Вознесенская церковь в Ливадии впервые упоминается в записке ближайшего помощника императрицы графа Стенбока. 18 мая 1869 года он сообщал, что Мария Александровна распорядилась построить в крымском имении приходскую церковь. Говорилось о возведении «небольшой кладбищенской церкви» и о назначении клира для нее из числа монашествующих Херсонесского Свято-Владимирского монастыря. Мария Александровна сама определила место будущего приходского храма. При выборе участка для него она учитывала градостроительные и природные условия, красоту расположения места и канонические требования ориентации храма по сторонам света.

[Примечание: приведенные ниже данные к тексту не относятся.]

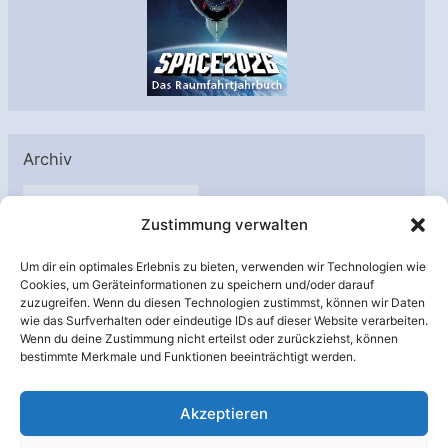
Archiv
A
Zustimmung verwalten
r
c
Um dir ein optimales Erlebnis zu bieten, verwenden wir Technologien wie
h
Cookies, um Geräteinformationen zu speichern und/oder darauf
Unterstützt von:
zuzugreifen. Wenn du diesen Technologien zustimmst, können wir Daten
i
wie das Surfverhalten oder eindeutige IDs auf dieser Website verarbeiten.
v
Wenn du deine Zustimmung nicht erteilst oder zurückziehst, können
bestimmte Merkmale und Funktionen beeinträchtigt werden.
Akzeptieren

Документально известно, что монархиня «изволила осматривать местность подле кладбища, на котором предполагалось строить церковь… нашла место красивым,  но неудобным в том отношении, что церковь алтарем должна быть обращена на почтовую дорогу, а главным фасадом упираться в гору, поросшую мелколесьем, почему Государыня Императрица изволила осмотреть еще два места— одно против прежнего места, через почтовую дорогу, а другое где ныне выстроена казарма музыкантов, и после осмотра было приказано архитектору Венсану сделать промеры обеих местностей и представить их Министру Императорского Двора» (23 сентября 1871).

Два указанных участка нетрудно определить задним числом с помощью плана имения. Первый предполагался рядом с Ливадийским шоссе и ближе к парадной части имения, тогда бы храм оказывался окруженным с трех сторон ранее сложившейся застройкой: с одной стороны Казачьей казармой и деревянной конюшней, с другой — Музыкантской казармой. Императрица выбрала второй из рассмотренных ею участков, наиболее удаленный от парадной застройки, и тот, что находился севернее посада музыкантской команды. На этом месте мог быть обеспечен прямой подъезд к храму со стороны шоссе и было достаточно места, чтобы отодвинуть сооружение от линии дороги и устроить перед ним небольшую площадь. В непосредственной близости располагался питомник древесных растений садового хозяйства Ливадии, что могло послужить украшением местности будущего храма. Тогда его с трех сторон окружали бы саженцы редких пород деревьев, которые по мере необходимости пересаживались в другие места для украшения многочисленных парков Ливадии. Ландшафтная среда, свободная от застройки, обеспечивала открывавшиеся от храма дальние виды на виноградники, горы и море.

Одновременно с окончательным выбором участка для храма, расположенного напротив, через шоссе от кладбища, императрица распорядилась о благоустройстве самого местного кладбища. Управляющий имением сообщал, что высочайшая заказчица «изволила посетить кладбище и приказала мне расширить кладбище и ограду сделать выше. Главному садоводу мастеру Геккелю сделать на кладбище посадки деревьев и посадить цветы». По периметру кладбище обнесли монументальной каменной оградой.

Мария Александровна в отношении каждой из построенных ею в Ливадии церквей заказывала проекты и рисунки в византийском вкусе. Нетрудно предположить,  что упоминавшиеся как отправные для дворцовой церкви рисунки храма Св. Луки, сделанные Монигетти с натуры в греческом монастыре Осиос Лукас, оставались актуальны и тогда, когда задумали построить Большую церковь. Монигетти выбрал образец, которым он не мог воспользоваться в полной мере в работе над созданием миниатюрной по размерам дворцовой церкви. Упоминание об образцовой роли этого греческого извода появилось в печати незадолго до закладки Вознесенского храма.

Вполне возможно, что архитектура греческого монастыря Осиос Лукас в Фокиде, что в шести километрах от города Левадия, могла послужить общим иконографическим изводом для обоих храмов Ливадии. В таком случае, посредством языка церковного искусства осуществлялось бы продолжение намеченной ранее идеи установки определенных символических связей между Ливадией в древней Тавриде и греческой Левадией времен Византии.

Инесса Слюнькова. «Ливадия. Архитектура дворцово-паркового ансамбля. Вторая половина XIX века».